The earlier works, known as the Spackle paintings, were distinguished by a subdued, near- monochrome palette of grays applied with near-sculptural, thick impasto. That the Core paintings, with their suave surfaces and intense chroma, seem to repudiate or at least reinvent everything characteristic of the works that came before them probably owes something, at least in part, to the new “cool” version of abstraction proposed by some of the other, younger painters (such as Kenneth Noland) being shown at French & Co. Like Olitski, they had been selected by Clement Greenberg, who, at the time, was charged with creating a contemporary program for the distinguished gallery. But, as is made clear by the works on view at Yares Art, which allow us to follow Olitski’s inventive exploration of the implications of unmoored rings and ovals of radiant colors, it takes nothing away from the originality or potency of the Core paintings to note a connection with Noland’s Circle paintings. Quite the contrary. The generous selection not only reveals the Core paintings’ connections with the work of Olitski’s peers but also underscores their idiosyncrasy and individuality.
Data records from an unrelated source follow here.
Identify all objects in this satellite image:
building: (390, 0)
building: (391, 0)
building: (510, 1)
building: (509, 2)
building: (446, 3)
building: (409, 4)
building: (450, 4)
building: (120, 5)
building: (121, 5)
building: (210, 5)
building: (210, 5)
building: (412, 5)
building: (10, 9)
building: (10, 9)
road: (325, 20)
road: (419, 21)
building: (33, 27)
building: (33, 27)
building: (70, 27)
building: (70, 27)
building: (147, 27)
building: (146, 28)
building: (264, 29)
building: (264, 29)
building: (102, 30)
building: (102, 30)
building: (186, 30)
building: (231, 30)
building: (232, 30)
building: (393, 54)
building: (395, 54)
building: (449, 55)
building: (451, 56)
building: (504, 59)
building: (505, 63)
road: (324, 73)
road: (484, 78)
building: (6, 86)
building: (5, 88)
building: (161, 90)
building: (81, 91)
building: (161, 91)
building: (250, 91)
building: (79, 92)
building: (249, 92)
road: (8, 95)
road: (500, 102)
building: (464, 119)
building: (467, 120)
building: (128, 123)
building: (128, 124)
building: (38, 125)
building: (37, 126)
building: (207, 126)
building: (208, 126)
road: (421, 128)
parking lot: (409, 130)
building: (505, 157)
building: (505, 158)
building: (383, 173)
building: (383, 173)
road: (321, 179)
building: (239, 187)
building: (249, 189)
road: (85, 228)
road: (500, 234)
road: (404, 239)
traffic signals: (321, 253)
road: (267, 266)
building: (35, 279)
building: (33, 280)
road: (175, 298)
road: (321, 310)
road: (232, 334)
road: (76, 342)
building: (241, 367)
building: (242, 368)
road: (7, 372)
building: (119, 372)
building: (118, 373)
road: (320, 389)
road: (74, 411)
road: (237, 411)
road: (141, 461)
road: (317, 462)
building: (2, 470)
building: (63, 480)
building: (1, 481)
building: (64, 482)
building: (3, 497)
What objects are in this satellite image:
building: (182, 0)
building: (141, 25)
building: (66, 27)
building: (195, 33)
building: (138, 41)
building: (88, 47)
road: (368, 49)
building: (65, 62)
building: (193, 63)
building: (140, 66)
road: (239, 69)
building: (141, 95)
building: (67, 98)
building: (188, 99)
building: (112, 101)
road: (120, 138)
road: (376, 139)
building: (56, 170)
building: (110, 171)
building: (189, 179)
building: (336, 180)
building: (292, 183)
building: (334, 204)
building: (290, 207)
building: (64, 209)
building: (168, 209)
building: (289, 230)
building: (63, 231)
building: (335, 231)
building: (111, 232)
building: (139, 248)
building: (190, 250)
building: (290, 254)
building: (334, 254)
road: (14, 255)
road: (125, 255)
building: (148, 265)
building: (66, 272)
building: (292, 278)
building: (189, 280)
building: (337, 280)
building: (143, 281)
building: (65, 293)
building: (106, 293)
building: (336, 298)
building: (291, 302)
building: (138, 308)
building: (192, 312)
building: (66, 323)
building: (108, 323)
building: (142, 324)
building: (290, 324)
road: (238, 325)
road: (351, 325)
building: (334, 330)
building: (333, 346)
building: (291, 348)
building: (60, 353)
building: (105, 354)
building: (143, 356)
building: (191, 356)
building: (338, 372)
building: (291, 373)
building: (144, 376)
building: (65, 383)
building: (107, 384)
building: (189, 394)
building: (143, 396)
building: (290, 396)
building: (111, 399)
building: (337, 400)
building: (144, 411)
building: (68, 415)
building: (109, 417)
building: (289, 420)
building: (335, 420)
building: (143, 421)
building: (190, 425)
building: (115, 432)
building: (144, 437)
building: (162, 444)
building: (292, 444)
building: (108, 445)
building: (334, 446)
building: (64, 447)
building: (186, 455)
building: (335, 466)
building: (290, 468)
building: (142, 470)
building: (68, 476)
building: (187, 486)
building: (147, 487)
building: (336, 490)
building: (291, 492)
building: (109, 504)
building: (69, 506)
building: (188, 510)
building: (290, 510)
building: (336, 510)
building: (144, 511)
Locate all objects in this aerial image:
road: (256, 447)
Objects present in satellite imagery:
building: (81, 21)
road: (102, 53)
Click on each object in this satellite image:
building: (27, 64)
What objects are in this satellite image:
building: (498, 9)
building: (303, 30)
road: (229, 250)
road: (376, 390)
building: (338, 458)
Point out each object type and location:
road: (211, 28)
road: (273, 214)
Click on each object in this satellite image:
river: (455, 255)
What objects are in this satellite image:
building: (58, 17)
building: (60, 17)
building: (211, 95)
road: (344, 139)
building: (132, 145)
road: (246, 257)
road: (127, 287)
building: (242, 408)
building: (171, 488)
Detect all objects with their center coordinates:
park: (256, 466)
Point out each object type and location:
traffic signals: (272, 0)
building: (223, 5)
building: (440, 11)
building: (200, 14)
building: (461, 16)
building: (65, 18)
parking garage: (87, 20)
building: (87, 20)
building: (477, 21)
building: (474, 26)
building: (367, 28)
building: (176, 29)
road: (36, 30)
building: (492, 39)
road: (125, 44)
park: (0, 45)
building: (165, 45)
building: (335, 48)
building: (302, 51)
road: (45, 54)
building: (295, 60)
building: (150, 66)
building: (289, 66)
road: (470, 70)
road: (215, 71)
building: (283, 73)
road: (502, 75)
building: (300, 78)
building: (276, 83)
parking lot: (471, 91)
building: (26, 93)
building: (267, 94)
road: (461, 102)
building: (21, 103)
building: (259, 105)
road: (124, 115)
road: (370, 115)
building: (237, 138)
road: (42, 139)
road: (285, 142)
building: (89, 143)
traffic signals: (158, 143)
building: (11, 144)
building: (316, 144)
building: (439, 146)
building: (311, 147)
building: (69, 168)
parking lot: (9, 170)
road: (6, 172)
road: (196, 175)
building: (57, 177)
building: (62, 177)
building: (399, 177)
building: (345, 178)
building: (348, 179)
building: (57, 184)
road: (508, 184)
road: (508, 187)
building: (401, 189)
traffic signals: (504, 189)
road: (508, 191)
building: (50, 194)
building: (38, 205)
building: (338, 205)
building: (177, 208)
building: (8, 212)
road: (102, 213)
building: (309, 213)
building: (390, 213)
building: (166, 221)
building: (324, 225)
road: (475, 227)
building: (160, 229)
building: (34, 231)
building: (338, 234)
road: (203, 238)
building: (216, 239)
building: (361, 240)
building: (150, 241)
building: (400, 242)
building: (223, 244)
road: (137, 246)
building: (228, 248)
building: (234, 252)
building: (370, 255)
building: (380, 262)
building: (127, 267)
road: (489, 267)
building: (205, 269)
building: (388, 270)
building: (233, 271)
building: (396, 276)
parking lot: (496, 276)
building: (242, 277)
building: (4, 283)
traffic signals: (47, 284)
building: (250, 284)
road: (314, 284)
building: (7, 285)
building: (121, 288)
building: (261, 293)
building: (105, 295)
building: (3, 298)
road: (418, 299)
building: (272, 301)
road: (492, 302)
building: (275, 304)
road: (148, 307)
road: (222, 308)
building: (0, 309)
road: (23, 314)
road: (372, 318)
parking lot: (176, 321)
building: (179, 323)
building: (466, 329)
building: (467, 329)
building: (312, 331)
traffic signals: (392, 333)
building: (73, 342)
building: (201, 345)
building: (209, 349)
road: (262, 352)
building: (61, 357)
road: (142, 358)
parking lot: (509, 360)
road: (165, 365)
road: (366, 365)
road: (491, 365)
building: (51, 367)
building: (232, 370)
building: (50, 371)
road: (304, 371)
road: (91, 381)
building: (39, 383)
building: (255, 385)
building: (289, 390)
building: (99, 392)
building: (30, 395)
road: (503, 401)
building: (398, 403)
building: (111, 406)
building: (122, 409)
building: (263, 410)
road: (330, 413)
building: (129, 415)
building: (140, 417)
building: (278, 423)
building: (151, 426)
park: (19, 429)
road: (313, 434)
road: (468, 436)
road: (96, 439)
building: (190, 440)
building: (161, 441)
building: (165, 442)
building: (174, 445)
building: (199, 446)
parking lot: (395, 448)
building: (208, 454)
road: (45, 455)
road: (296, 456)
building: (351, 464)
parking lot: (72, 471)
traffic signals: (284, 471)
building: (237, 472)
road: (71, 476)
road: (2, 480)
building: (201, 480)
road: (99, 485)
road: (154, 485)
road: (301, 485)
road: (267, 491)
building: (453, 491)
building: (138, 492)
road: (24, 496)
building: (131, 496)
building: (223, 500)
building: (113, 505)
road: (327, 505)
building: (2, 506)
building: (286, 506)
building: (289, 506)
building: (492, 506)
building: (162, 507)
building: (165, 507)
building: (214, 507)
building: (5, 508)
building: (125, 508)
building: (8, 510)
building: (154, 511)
The Core paintings’ sometimes dissonant orchestration of unnameable, often surprising hues is entirely Olitski’s own, announcing his gifts as an inventive and expressive colorist. So is the quirky character of the wavering rings, thick arcs, hovering discs, and nested ovoids that sparsely populate the canvases. In contrast to Noland’s Apollonian, confrontational Circle paintings, with their concentric rings of subtle colors and declarative, still centers, Olitski’s Core paintings are Dionysian and animated, a little wonky in a way that befits an association with the god of wine. Their liveliness results from their refreshingly “imperfect” compositions, constructed with shapes whose wavering edges remind us of the presence of the hand, as they enter into a tense relationship with the crisp vertical and horizontal boundaries of the canvas. In Necessary Light (1959), the earliest Core painting in the installation, two vertical ovals—the lower one, pale yellow and even more irregular than the black shape above it—are stacked against a blue-black ground, pushed towards the edge of the canvas, and anchored by a wobbly brown form that surrounds both. Or is that a still more distant layer revealed by a gap in the blue-black, as if the surrounding hue were being repelled by the ovals? A tremulous red disc at the edge of the pale yellow oval further complicates the spatial implications.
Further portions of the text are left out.